• WORK TASK
Look through the entries below and show every line containing the word "knee".

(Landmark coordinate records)
========================================
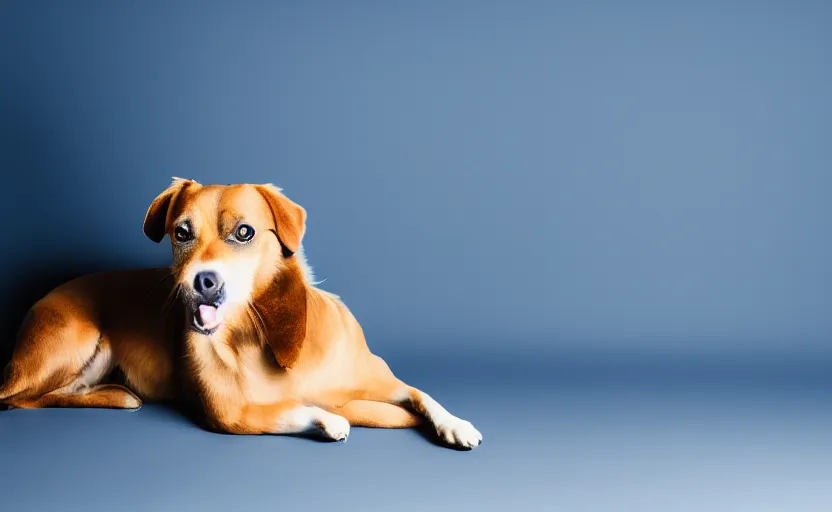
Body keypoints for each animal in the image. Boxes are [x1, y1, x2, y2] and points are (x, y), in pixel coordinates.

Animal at [0, 179, 480, 448]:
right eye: (182, 233)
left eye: (244, 232)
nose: (201, 281)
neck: (271, 337)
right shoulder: (230, 413)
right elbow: (295, 408)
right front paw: (329, 418)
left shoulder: (384, 382)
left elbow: (421, 394)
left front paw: (456, 424)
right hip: (76, 339)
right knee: (20, 398)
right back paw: (116, 396)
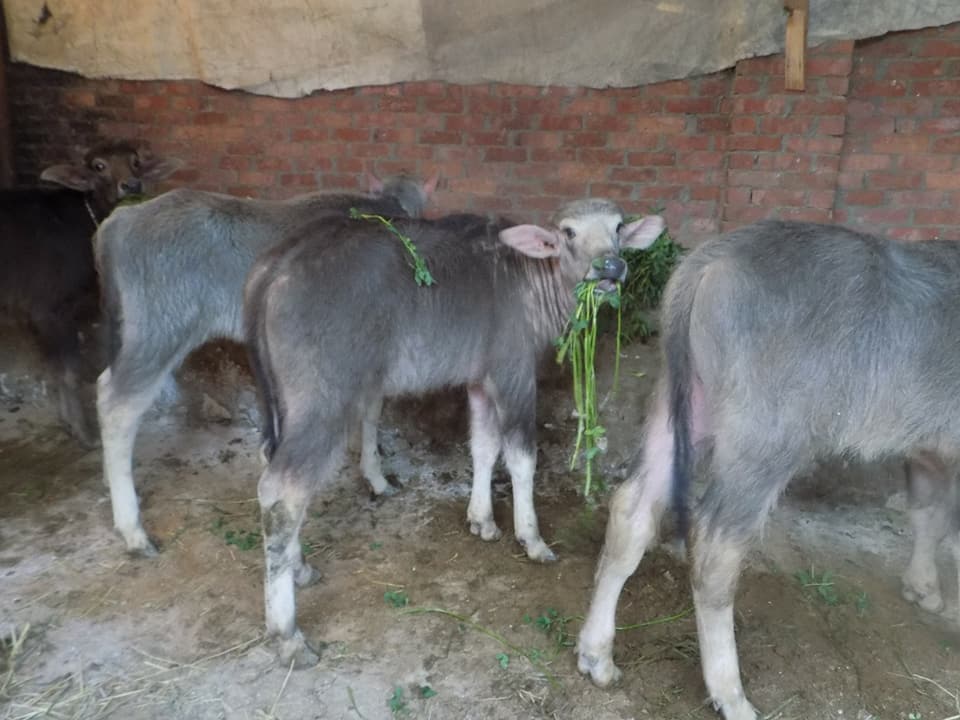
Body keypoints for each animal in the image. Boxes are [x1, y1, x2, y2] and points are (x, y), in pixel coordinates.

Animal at [0, 140, 180, 446]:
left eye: (135, 161)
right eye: (99, 166)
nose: (131, 185)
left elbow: (55, 369)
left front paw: (67, 421)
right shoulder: (48, 311)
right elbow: (69, 372)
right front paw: (84, 432)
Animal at [94, 172, 438, 556]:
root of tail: (123, 218)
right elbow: (373, 411)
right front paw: (376, 477)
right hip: (160, 330)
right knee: (118, 405)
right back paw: (132, 529)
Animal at [245, 199, 665, 665]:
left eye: (618, 227)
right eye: (569, 232)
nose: (610, 266)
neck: (528, 279)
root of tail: (274, 267)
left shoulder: (479, 381)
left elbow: (483, 447)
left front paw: (481, 519)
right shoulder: (513, 373)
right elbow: (521, 457)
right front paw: (531, 538)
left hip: (278, 400)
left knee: (270, 463)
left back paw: (299, 566)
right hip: (322, 402)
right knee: (282, 491)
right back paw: (287, 635)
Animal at [576, 219, 960, 720]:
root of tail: (719, 254)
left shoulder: (929, 447)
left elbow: (928, 512)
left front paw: (924, 586)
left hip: (685, 401)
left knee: (632, 508)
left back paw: (596, 655)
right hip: (766, 437)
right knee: (716, 545)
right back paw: (731, 694)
========================================
• OUTPUT BELOW
right knee: (20, 398)
right knee: (118, 405)
left knee: (270, 463)
right knee: (282, 491)
left knee: (632, 508)
right knee: (716, 545)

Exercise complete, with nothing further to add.